Even for the Miami Heat, this game was an outlier.
They scored 70 points on 63 percent shooting with one turnover in the first half. Udonis Haslem hit 8-of-9 to lead Heat players outside the “big three” shooting 55 percent. Haslem’s shooting eventually pulled Roy Hibbert away from the paint and opened everything inside. LeBron James did damage in the post, Dwyane Wade hit 8-of-14 and pretty much anything the Heat did went right.
Come Game 4 Tuesday night it is unlikely the Heat will put together that amazing an effort.
But the fact they can once or twice in a seven game series — that for one game they can be so dominant that the best defense in the NBA looks helpless — is part of why it is so hard to beat them four out of seven. Miami just took one game off the board, saying to the Pacers “in a tightly contested series now you have to beat us four out of six, we’re just going to own this one.”
It stacks the deck against the team in the other uniform, whether it be yellow pinstripes or any other color.
“If you are not perfect guarding them they will do what they did to us tonight,” Pacers coach Frank Vogel said after the game. “Sometimes when you are perfect with your coverages they find ways to make baskets.”
Haslem jumped in the hot tub time machine back to 2005 and was the key for Miami. There was a time years ago when Haslem was automatic from 15 feet out along the baseline, he was that guy again Sunday night.
It put Hibbert in an impossible position. In Game 2 Indiana was able to park Hibbert near the paint and let him alter drives and grab rebounds because neither Haslem nor anyone else made him pay. Sunday, Haslem made him pay. By the second half Hibbert had to step out of the paint to respect that shot and things opened up for LeBron James to post up on the left block. Indiana left Paul George on an island with him one-on-one on the block and, as great a defender as George is, that was not going to work.
It was more than that. It was an up-tempo first half that played to Miami’s strengths. It was Dwyane Wade driving the lane and breaking down the Pacers defense in the first half (six assists before the break). It was Miami getting 32 points in the paint in the first half. To quote Dawes, it was a little bit of everything.
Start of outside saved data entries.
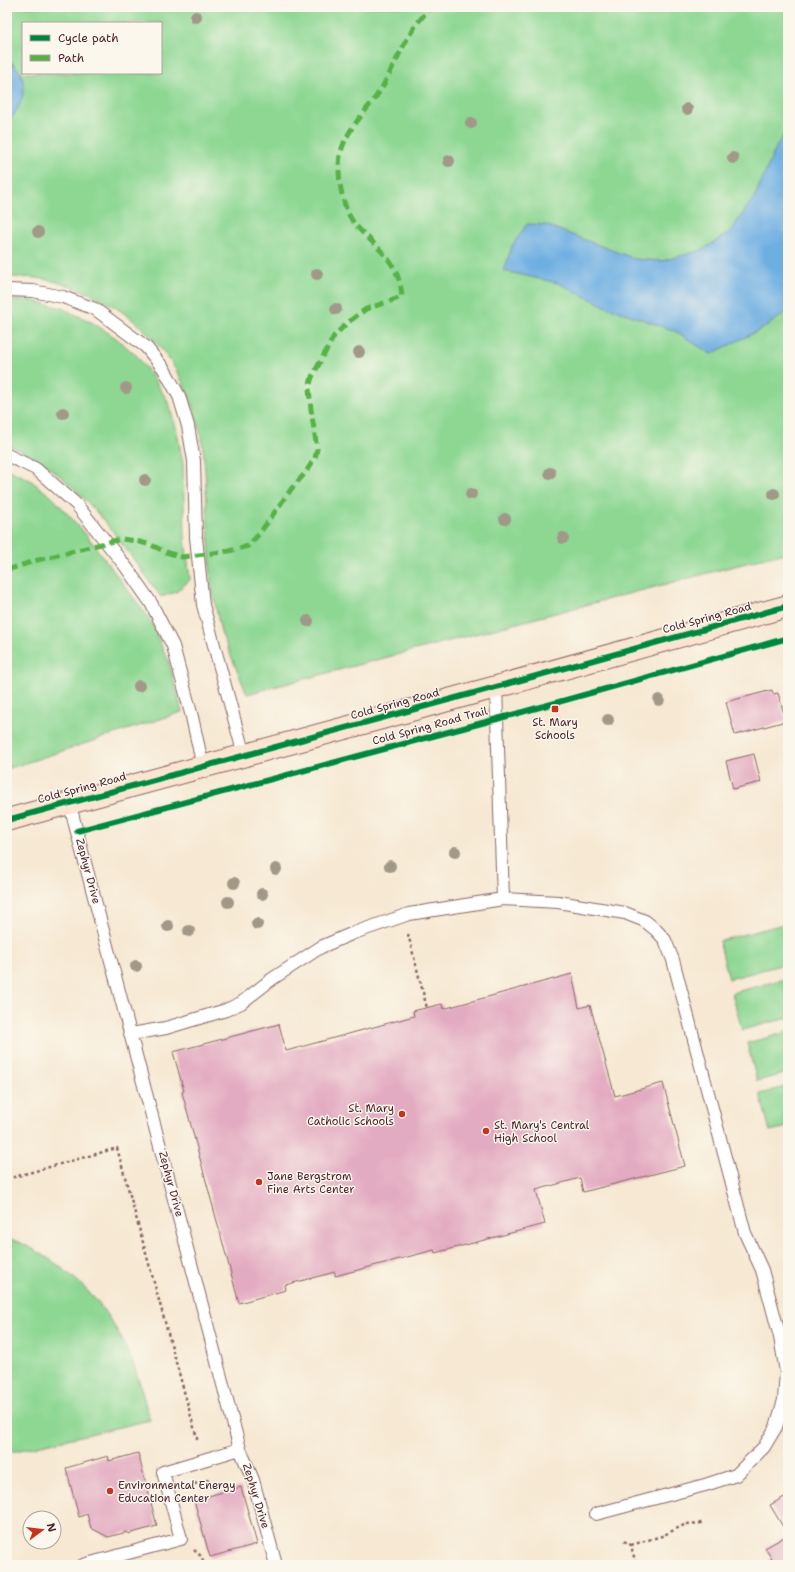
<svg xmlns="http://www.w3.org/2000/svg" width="795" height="1572" font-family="'Shantell Sans',sans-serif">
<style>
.green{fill:#8dd793;stroke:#6c7b5f;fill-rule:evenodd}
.water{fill:#6eafe2;stroke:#5c6786}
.building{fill:#e3abc1}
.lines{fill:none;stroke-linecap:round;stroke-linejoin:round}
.lane-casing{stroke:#866565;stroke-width:14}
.secondary-casing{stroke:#866565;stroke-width:24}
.path{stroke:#866565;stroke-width:2.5;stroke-dasharray:3 3;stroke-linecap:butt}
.lane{stroke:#fff;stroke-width:12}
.secondary{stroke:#fce5d0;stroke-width:22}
.quiet{stroke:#57b146;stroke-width:5;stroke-dasharray:10 5;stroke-linecap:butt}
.cycleway-casing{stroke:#fbf7ec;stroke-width:8}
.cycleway{stroke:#00873e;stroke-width:6}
.tree{fill:#a29887}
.poi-dot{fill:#c8321e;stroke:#fbf7ec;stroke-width:1.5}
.labels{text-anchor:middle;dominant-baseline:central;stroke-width:3;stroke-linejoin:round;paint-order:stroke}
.street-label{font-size:11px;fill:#4a1f2b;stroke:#fbf7ec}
.poi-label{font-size:11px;fill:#4a1f2b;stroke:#fbf7ec;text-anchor:start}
</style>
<rect width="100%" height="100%" fill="#fbf7ec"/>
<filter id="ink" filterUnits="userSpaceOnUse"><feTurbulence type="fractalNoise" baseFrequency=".025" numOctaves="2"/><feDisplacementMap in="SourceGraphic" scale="8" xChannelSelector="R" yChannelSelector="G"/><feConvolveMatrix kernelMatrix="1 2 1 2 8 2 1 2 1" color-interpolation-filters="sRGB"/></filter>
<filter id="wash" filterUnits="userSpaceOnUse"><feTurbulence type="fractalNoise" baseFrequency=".012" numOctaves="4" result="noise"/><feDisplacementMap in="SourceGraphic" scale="16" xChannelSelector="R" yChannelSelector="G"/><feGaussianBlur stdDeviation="0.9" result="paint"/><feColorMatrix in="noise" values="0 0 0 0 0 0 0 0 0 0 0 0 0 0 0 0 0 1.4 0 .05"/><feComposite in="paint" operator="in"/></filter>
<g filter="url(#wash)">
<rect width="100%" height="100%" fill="#f6e8d2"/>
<path class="green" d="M7,7H788V552L247,694L221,632L211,585C210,554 208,523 206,492C205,468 204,443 197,420C176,345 120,294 43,279C32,277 19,277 7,277ZM23,23H161V73H23Z
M7,300H28L62,308L93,323L116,338L137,356L152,376L167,400L176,427L183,464L185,538L190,580L176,592L161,597C120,542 75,469 7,445Z
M7,469L30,480L53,498L84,532L146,614L155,629L164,653L168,659L182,712L7,769Z
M788,923V963L729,979L719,941Z
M788,978V1018L742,1030L732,993Z
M788,1032V1073L757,1081L747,1043Z
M788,1086V1127L770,1131L760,1094Z
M7,1238C38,1247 74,1275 94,1298C107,1313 119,1333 127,1350C138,1372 143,1397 150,1420L7,1453Z"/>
<path class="water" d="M7,57C11,62 18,68 21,74C29,93 18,110 7,124Z
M788,129V311L764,328L711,354L675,331L607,307L558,283L504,271L512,246L527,224L546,225L635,259L662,261L702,250L730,232L755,196L777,145Z"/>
<g id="blocks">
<path class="building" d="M772,690L773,694L778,693L786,721L735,735L726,702Z
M754,754L761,782L733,789L726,761Z
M572,974L579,1008L590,1005L615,1096L663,1083L685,1166L583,1192L580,1178L536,1190L545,1224L435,1253L434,1250L335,1276V1272L285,1285L286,1290L239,1303L182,1092L184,1091L173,1052L279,1024L286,1051L414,1016L413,1011L442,1004L443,1009Z
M138,1453L157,1526L128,1534L127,1532L108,1537L91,1528L87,1514L79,1517L66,1468L108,1456L109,1461Z
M241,1487L257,1544L210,1557L194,1500Z
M788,1495V1565H761L772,1559L765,1548L788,1535L770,1505Z"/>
</g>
</g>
<g filter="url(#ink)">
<use href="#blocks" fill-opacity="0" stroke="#866565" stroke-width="1"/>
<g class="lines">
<defs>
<path id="lane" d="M7,290L33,291L63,297L95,309L146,347L164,369L179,396L188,426L194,461L196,537L203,605L244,755
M7,455L36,469L76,504L126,567L151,603L173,646L192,717L203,767
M496,687L503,899
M69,802L240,1449L253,1480L276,1565
M131,1034L166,1028L226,1010L241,1003L272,979L321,947L351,934L409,914L503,899L558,902L625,913L645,921L656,930L665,940L673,960L745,1233L762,1270L780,1337L786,1372L784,1400L776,1427L764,1447L736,1475L705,1485L596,1514
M83,1565L181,1539L163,1472L240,1449"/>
<path id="secondary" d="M7,820L496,687L788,606"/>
</defs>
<use href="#lane" class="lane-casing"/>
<use href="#secondary" class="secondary-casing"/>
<path class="path" d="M408,934L427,1008
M7,1179L117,1148L198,1442
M194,1484L208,1480V1478
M624,1541L631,1545L636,1565
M631,1545L662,1536L686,1524L703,1523
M194,1550L202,1557L204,1565"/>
<use href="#lane" class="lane"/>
<use href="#secondary" class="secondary"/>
<path class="quiet" d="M7,570L34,561L121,539L136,541L151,545L166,552L182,557L229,551L248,546L259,534L292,488L306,472L315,458L317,449L311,409L309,388L312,377L334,336L347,323L366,309L402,297C400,268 386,255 366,236C360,230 353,223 349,215C341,199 337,173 340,156C345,129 368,111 381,89C397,62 408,28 432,7"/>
<defs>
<path id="cycleway" d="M7,820L496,687L788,606
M77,831L497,719L788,638"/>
</defs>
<use href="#cycleway" class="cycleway-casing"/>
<use href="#cycleway" class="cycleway"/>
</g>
<g class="tree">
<circle cx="196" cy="17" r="6"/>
<circle cx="687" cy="109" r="6"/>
<circle cx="471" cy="123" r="6"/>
<circle cx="733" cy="158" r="6"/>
<circle cx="449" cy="161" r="6"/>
<circle cx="38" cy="232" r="6"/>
<circle cx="317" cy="274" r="6"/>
<circle cx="336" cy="309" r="6"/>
<circle cx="359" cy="352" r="6"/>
<circle cx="126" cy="388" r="6"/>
<circle cx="63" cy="413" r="6"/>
<circle cx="550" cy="473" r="6"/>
<circle cx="145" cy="480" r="6"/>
<circle cx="471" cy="494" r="6"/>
<circle cx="774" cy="494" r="6"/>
<circle cx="505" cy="519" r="6"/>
<circle cx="563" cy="538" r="6"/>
<circle cx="308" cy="621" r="6"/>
<circle cx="139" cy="686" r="6"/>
<circle cx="659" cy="700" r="6"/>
<circle cx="608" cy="720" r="6"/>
<circle cx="455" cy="852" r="6"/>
<circle cx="390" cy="866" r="6"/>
<circle cx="276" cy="869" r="6"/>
<circle cx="234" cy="883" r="6"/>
<circle cx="262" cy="894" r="6"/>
<circle cx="228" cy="902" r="6"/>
<circle cx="257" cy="924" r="6"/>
<circle cx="168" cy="926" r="6"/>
<circle cx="189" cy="931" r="6"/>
<circle cx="136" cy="966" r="6"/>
</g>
</g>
<g class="poi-dot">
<rect x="551" y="705" width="8" height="8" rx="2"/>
<circle cx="402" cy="1114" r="4"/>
<circle cx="486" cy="1131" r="4"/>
<circle cx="259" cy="1182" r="4"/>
<circle cx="110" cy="1491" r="4"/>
</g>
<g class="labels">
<g class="street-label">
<text transform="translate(707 618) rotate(-15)">Cold Spring Road</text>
<text transform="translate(395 704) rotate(-15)">Cold Spring Road</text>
<text transform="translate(430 726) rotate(-15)">Cold Spring Road Trail</text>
<text transform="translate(82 788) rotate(-15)">Cold Spring Road</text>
<text transform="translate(88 871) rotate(75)">Zephyr Drive</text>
<text transform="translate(171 1184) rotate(75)">Zephyr Drive</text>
<text transform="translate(256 1496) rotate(73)">Zephyr Drive</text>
</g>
<g class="poi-label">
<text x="555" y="722" text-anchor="middle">St. Mary<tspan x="555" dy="13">Schools</tspan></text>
<text x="394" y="1108" text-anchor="end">St. Mary<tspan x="394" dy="13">Catholic Schools</tspan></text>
<text x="494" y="1125">St. Mary's Central<tspan x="494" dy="13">High School</tspan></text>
<text x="267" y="1176">Jane Bergstrom<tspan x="267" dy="13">Fine Arts Center</tspan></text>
<text x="118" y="1485">Environmental Energy<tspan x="118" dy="13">Education Center</tspan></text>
</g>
</g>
<rect width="795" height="1572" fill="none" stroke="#fbf7ec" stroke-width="24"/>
<rect x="22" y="22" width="140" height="52" fill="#fbf7ec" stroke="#b4a19f"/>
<rect x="30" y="35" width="20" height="6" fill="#00873e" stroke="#b4a19f"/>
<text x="58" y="42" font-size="12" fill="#4a1f2b">Cycle path</text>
<rect x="30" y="55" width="20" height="6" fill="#57b146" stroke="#b4a19f"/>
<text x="58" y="62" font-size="12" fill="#4a1f2b">Path</text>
<g transform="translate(42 1530) rotate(75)"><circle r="19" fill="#fbf7ec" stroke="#b4a19f"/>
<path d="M0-3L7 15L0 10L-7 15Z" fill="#c8321e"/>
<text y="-6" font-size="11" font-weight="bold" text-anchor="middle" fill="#4a1f2b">N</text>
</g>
</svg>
Miami overwhelms even good teams teams sometimes. It happens.
It doesn’t mean Game 4 will look like that — I expect it will not. Indiana’s defense will be sharper and they will have some adjustments. In Game 3 the Pacers continued to have good offensive success against the Heat’s defense.
I expect Game 4 will be close, more like games one and two. Indiana may or may not get the win.
But you can’t beat the Heat in a series playing them to a tie most nights then occasionally getting blown out. Game 3 does not define this series. But it makes it a whole lot harder for Indiana to win it.